At this point it’s appropriate to state that although the film is set in Japan, it is not an inherently Japanese story. Yes, we are surrounded at all times with auditory and visual cues that bring to mind now-outdated representations of Japan as an imperial power sterilized by its post-collapse state of being: democracy (or, in the film, a pro-cat/anti-dog oligarchy) is present, but the cultural symbols we are presented with never fail to harken back to Japan’s imperial history. Is this particular stylistic decision reductive insofar as it condenses Japanese culture in the mind of the viewer to a narrowly-defined, socio-political landscape that is, in reality, non-existent? Yes. Is it damning? No.
Although the visuals blend lazy representations of Asia meant for Western consumption with call-backs to the stylistic hallmarks of directors like Akira Kurosawa (static main elements juxtaposed in still frames with constant movement in the background, for example), the film is decidedly Anderson’s in that its pace is quick and to-the-point. Understanding the film as a fable, then, not meant to portray Japanese culture, but rather use it as a backdrop, Isle of Dogs proves to be intensely enjoyable.

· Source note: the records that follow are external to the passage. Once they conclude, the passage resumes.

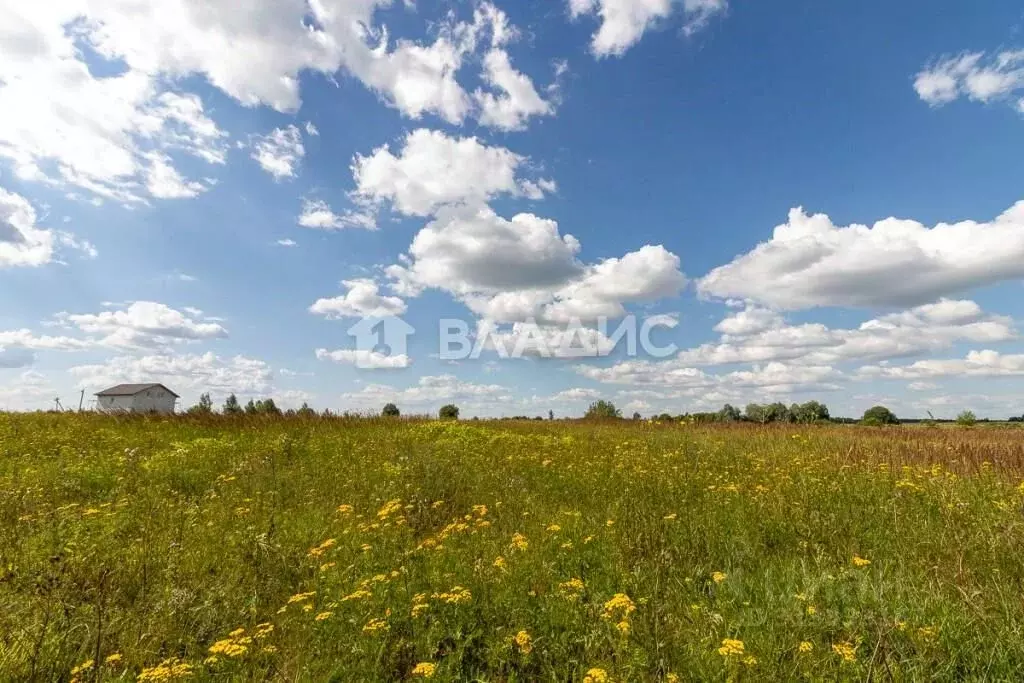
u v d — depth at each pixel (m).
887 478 6.32
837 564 3.81
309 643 2.92
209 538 4.71
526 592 3.34
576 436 13.58
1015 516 4.32
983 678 2.29
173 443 10.06
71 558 3.93
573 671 2.56
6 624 2.97
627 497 5.83
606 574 3.71
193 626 3.17
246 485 6.95
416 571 3.58
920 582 3.37
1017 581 3.32
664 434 14.03
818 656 2.47
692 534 4.39
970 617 2.77
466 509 5.83
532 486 6.88
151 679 2.50
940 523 4.48
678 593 3.36
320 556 4.19
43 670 2.62
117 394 47.25
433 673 2.51
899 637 2.61
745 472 7.74
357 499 6.19
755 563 3.99
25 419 12.98
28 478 6.93
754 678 2.29
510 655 2.72
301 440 10.83
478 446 10.76
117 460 8.30
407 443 11.02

Firstly, the animation is captivating and, although stop-motion has a tendency to be associated with kitsch (Wallace and Gromit, anyone?) Anderson uses the format to tell a story through short, uniquely bright instances of plot or character development. Scenes begin by highlighting a visual element (a dinner plate, for example), and unfold in such a way that said element is always in consideration. A microcosmic journey begins and ends in every scene so that with every cut, there is at least some momentary pay-off that furthers our anticipation of the next.
Oddly enough, the film takes place over a longer period of time than most of Anderson’s other work, and is punctuated by exposition through either text or dramatic voice-over. Although the story itself is riddled with side-bars which give us some insight into the personal intricacies of many characters (dog and peoplekind alike) the central plot, which focuses on a young boy’s quest to reunite with his dog, simmers throughout the film with a vibrancy that will no doubt have many viewers grinning in spite of themselves.
In the end, the crux of Isle of Dogs is as universal as the bond between two friends, and while the main plot could be summarized in a five-page children’s book, the magic of the film lies in its ability to enrapture its audience, and command their attention in a fashion which few recent major blockbusters have been able to achieve.
As major Hollywood producers scramble (and, in the case of some, fail) to attract viewers to the big screen, Isle of Dogs stands out as a film that successfully brought viewers out in droves by promising (and delivering) two simple things: an interesting premise, and a follow-through which is fun from the first second to the last.